- Activity
Each entry must be duplicated precisely, with nothing left out.

[Records from a collection]
◇ ◇ ◇
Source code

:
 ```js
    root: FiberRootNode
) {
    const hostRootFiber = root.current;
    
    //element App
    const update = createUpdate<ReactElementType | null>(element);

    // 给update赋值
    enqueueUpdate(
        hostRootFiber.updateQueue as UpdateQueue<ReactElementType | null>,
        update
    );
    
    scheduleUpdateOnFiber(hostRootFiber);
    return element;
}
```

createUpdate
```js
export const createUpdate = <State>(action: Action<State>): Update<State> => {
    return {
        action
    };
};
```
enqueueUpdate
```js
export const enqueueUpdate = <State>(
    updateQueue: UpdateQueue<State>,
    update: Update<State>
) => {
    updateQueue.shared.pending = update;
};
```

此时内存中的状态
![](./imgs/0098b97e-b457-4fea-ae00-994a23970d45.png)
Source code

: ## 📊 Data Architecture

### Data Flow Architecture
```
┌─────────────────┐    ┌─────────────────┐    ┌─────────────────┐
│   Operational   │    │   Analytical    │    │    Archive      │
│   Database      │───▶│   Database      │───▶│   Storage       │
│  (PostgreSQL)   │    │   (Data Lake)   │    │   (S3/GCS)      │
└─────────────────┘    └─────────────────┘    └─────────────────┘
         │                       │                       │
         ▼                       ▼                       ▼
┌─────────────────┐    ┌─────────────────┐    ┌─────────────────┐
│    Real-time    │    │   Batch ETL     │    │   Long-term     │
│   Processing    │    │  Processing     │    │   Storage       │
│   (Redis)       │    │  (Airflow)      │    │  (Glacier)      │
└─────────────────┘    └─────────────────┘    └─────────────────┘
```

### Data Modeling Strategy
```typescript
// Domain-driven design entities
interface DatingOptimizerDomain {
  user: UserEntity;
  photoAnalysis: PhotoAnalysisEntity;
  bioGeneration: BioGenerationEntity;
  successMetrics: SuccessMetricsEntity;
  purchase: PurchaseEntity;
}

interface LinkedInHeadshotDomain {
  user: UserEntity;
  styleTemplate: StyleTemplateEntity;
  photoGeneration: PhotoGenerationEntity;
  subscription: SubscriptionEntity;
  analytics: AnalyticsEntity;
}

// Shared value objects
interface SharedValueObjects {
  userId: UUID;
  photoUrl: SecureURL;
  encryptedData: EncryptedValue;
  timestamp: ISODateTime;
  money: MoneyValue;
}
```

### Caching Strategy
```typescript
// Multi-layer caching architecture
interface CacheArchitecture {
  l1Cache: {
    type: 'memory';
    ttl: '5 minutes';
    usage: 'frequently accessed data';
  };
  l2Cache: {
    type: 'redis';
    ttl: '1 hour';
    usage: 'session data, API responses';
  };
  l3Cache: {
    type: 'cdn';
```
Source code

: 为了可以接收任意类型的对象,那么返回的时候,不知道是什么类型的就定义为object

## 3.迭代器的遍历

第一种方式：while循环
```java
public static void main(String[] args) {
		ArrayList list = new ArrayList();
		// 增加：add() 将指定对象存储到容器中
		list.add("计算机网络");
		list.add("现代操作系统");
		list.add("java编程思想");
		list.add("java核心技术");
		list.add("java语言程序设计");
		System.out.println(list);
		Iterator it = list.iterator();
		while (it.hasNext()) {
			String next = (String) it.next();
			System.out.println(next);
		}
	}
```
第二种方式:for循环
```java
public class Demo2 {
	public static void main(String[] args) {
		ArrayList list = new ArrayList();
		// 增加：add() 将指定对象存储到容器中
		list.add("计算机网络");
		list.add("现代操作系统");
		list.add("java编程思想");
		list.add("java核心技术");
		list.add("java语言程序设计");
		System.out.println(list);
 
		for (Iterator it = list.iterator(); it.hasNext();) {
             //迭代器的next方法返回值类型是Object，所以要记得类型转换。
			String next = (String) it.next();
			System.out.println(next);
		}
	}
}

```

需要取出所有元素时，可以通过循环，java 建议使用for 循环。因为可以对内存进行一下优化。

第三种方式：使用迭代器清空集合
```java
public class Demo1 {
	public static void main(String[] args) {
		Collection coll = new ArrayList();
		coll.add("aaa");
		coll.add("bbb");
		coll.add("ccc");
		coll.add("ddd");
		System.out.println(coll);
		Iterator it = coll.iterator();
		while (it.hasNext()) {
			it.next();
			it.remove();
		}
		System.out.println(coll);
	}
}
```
◇ ◇ ◇
- Solution to the exercise
Source code

:
 ```js
    root: FiberRootNode
) {
    const hostRootFiber = root.current;
    
    //element App
    const update = createUpdate<ReactElementType | null>(element);

    // 给update赋值
    enqueueUpdate(
        hostRootFiber.updateQueue as UpdateQueue<ReactElementType | null>,
        update
    );
    
    scheduleUpdateOnFiber(hostRootFiber);
    return element;
}
```

createUpdate
```js
export const createUpdate = <State>(action: Action<State>): Update<State> => {
    return {
        action
    };
};
```
enqueueUpdate
```js
export const enqueueUpdate = <State>(
    updateQueue: UpdateQueue<State>,
    update: Update<State>
) => {
    updateQueue.shared.pending = update;
};
```

此时内存中的状态
![](./imgs/0098b97e-b457-4fea-ae00-994a23970d45.png)
Source code

: ## 📊 Data Architecture

### Data Flow Architecture
```
┌─────────────────┐    ┌─────────────────┐    ┌─────────────────┐
│   Operational   │    │   Analytical    │    │    Archive      │
│   Database      │───▶│   Database      │───▶│   Storage       │
│  (PostgreSQL)   │    │   (Data Lake)   │    │   (S3/GCS)      │
└─────────────────┘    └─────────────────┘    └─────────────────┘
         │                       │                       │
         ▼                       ▼                       ▼
┌─────────────────┐    ┌─────────────────┐    ┌─────────────────┐
│    Real-time    │    │   Batch ETL     │    │   Long-term     │
│   Processing    │    │  Processing     │    │   Storage       │
│   (Redis)       │    │  (Airflow)      │    │  (Glacier)      │
└─────────────────┘    └─────────────────┘    └─────────────────┘
```

### Data Modeling Strategy
```typescript
// Domain-driven design entities
interface DatingOptimizerDomain {
  user: UserEntity;
  photoAnalysis: PhotoAnalysisEntity;
  bioGeneration: BioGenerationEntity;
  successMetrics: SuccessMetricsEntity;
  purchase: PurchaseEntity;
}

interface LinkedInHeadshotDomain {
  user: UserEntity;
  styleTemplate: StyleTemplateEntity;
  photoGeneration: PhotoGenerationEntity;
  subscription: SubscriptionEntity;
  analytics: AnalyticsEntity;
}

// Shared value objects
interface SharedValueObjects {
  userId: UUID;
  photoUrl: SecureURL;
  encryptedData: EncryptedValue;
  timestamp: ISODateTime;
  money: MoneyValue;
}
```

### Caching Strategy
```typescript
// Multi-layer caching architecture
interface CacheArchitecture {
  l1Cache: {
    type: 'memory';
    ttl: '5 minutes';
    usage: 'frequently accessed data';
  };
  l2Cache: {
    type: 'redis';
    ttl: '1 hour';
    usage: 'session data, API responses';
  };
  l3Cache: {
    type: 'cdn';
```
Source code

: 为了可以接收任意类型的对象,那么返回的时候,不知道是什么类型的就定义为object

## 3.迭代器的遍历

第一种方式：while循环
```java
public static void main(String[] args) {
		ArrayList list = new ArrayList();
		// 增加：add() 将指定对象存储到容器中
		list.add("计算机网络");
		list.add("现代操作系统");
		list.add("java编程思想");
		list.add("java核心技术");
		list.add("java语言程序设计");
		System.out.println(list);
		Iterator it = list.iterator();
		while (it.hasNext()) {
			String next = (String) it.next();
			System.out.println(next);
		}
	}
```
第二种方式:for循环
```java
public class Demo2 {
	public static void main(String[] args) {
		ArrayList list = new ArrayList();
		// 增加：add() 将指定对象存储到容器中
		list.add("计算机网络");
		list.add("现代操作系统");
		list.add("java编程思想");
		list.add("java核心技术");
		list.add("java语言程序设计");
		System.out.println(list);
 
		for (Iterator it = list.iterator(); it.hasNext();) {
             //迭代器的next方法返回值类型是Object，所以要记得类型转换。
			String next = (String) it.next();
			System.out.println(next);
		}
	}
}

```

需要取出所有元素时，可以通过循环，java 建议使用for 循环。因为可以对内存进行一下优化。

第三种方式：使用迭代器清空集合
```java
public class Demo1 {
	public static void main(String[] args) {
		Collection coll = new ArrayList();
		coll.add("aaa");
		coll.add("bbb");
		coll.add("ccc");
		coll.add("ddd");
		System.out.println(coll);
		Iterator it = coll.iterator();
		while (it.hasNext()) {
			it.next();
			it.remove();
		}
		System.out.println(coll);
	}
}
```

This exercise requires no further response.